* _Description of the task_
Gather every line from the entries below that includes "tout".

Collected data
§ §
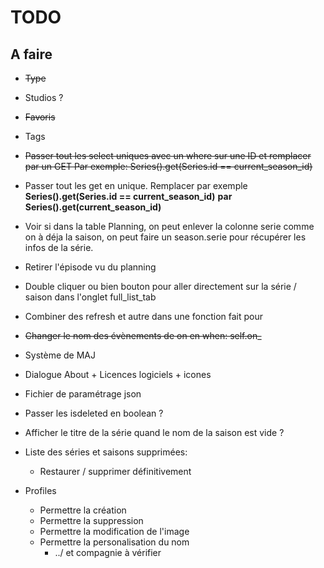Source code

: # TODO

## A faire

- ~~Type~~
- Studios ?
- ~~Favoris~~
- Tags

- ~~Passer tout les select uniques avec un where sur une ID et remplacer par un GET Par exemple: Series().get(Series.id == current_season_id)~~

- Passer tout les get en unique. Remplacer par exemple **Series().get(Series.id == current_season_id)** **par Series().get(current_season_id)**

- Voir si dans la table Planning, on peut enlever la colonne serie comme on à déja la saison, on peut faire un season.serie pour récupérer les infos de la série.
- Retirer l'épisode vu du planning
- Double cliquer ou bien bouton pour aller directement sur la série / saison dans l'onglet full_list_tab
- Combiner des refresh et autre dans une fonction fait pour

- ~~Changer le nom des évènements de on en when: self.on_~~
- Système de MAJ
- Dialogue About + Licences logiciels + icones
- Fichier de paramétrage json
- Passer les isdeleted en boolean ?
- Afficher le titre de la série quand le nom de la saison est vide ?
- Liste des séries et saisons supprimées:
  - Restaurer / supprimer définitivement

- Profiles
  - Permettre la création
  - Permettre la suppression
  - Permettre la modification de l'image
  - Permettre la personalisation du nom
    - ../ et compagnie à vérifier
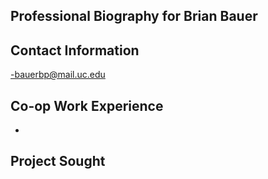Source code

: ## Professional Biography for Brian Bauer
## Contact Information
-bauerbp@mail.uc.edu
## Co\-op Work Experience
-
## Project Sought
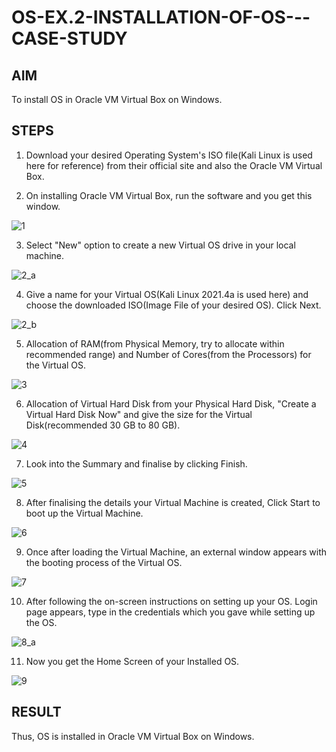 # OS-EX.2-INSTALLATION-OF-OS---CASE-STUDY

## AIM
To install OS in Oracle VM Virtual Box on Windows.

## STEPS
1. Download your desired Operating System's ISO file(Kali Linux is used here for reference) from their official site and also the Oracle VM Virtual Box.

2. On installing Oracle VM Virtual Box, run the software and you get this window.

![1](https://github.com/Ronick2005/OS-EX.2-INSTALLATION-OF-OS---CASE-STUDY/assets/83219341/0f9eea7c-ba92-4110-9cd4-6e5f3c3e698d)

3. Select "New" option to create a new Virtual OS drive in your local machine.

![2_a](https://github.com/Ronick2005/OS-EX.2-INSTALLATION-OF-OS---CASE-STUDY/assets/83219341/997b2c93-422d-4bd5-b0dd-24b9832c83bc)

4. Give a name for your Virtual OS(Kali Linux 2021.4a is used here) and choose the downloaded ISO(Image File of your desired OS). Click Next.

![2_b](https://github.com/Ronick2005/OS-EX.2-INSTALLATION-OF-OS---CASE-STUDY/assets/83219341/b86f0024-4d09-4ddd-8f9e-95d6932b12a0)

5. Allocation of RAM(from Physical Memory, try to allocate within recommended range) and Number of Cores(from the Processors) for the Virtual OS.

![3](https://github.com/Ronick2005/OS-EX.2-INSTALLATION-OF-OS---CASE-STUDY/assets/83219341/3367e30e-bef4-451d-be6e-eb4f25e360f1)

6. Allocation of Virtual Hard Disk from your Physical Hard Disk, "Create a Virtual Hard Disk Now" and give the size for the Virtual Disk(recommended 30 GB to 80 GB).

![4](https://github.com/Ronick2005/OS-EX.2-INSTALLATION-OF-OS---CASE-STUDY/assets/83219341/eedd1022-4bd7-4f03-9f6a-69fa74ca8f4a)

7. Look into the Summary and finalise by clicking Finish.

![5](https://github.com/Ronick2005/OS-EX.2-INSTALLATION-OF-OS---CASE-STUDY/assets/83219341/a92c873c-23c3-4e60-9fed-8a85ef9f1fce)

8. After finalising the details your Virtual Machine is created, Click Start to boot up the Virtual Machine.

![6](https://github.com/Ronick2005/OS-EX.2-INSTALLATION-OF-OS---CASE-STUDY/assets/83219341/6fccf4ef-e829-494e-9eb8-26f4c75638ae)

9. Once after loading the Virtual Machine, an external window appears with the booting process of the Virtual OS.

![7](https://github.com/Ronick2005/OS-EX.2-INSTALLATION-OF-OS---CASE-STUDY/assets/83219341/66c11421-037b-4e0d-855c-fc5df22d6cf2)

10. After following the on-screen instructions on setting up your OS. Login page appears, type in the credentials which you gave while setting up the OS.

![8_a](https://github.com/Ronick2005/OS-EX.2-INSTALLATION-OF-OS---CASE-STUDY/assets/83219341/bc24b00e-b87f-4d12-8d61-870b1185c8aa)

11. Now you get the Home Screen of your Installed OS.

![9](https://github.com/Ronick2005/OS-EX.2-INSTALLATION-OF-OS---CASE-STUDY/assets/83219341/c625c136-c60d-4d3e-98cd-945e1ed37010)

## RESULT
Thus, OS is installed in Oracle VM Virtual Box on Windows.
§ §
* _Exercise solution_
- ~~Passer tout les select uniques avec un where sur une ID et remplacer par un GET Par exemple: Series().get(Series.id == current_season_id)~~
- Passer tout les get en unique. Remplacer par exemple **Series().get(Series.id == current_season_id)** **par Series().get(current_season_id)**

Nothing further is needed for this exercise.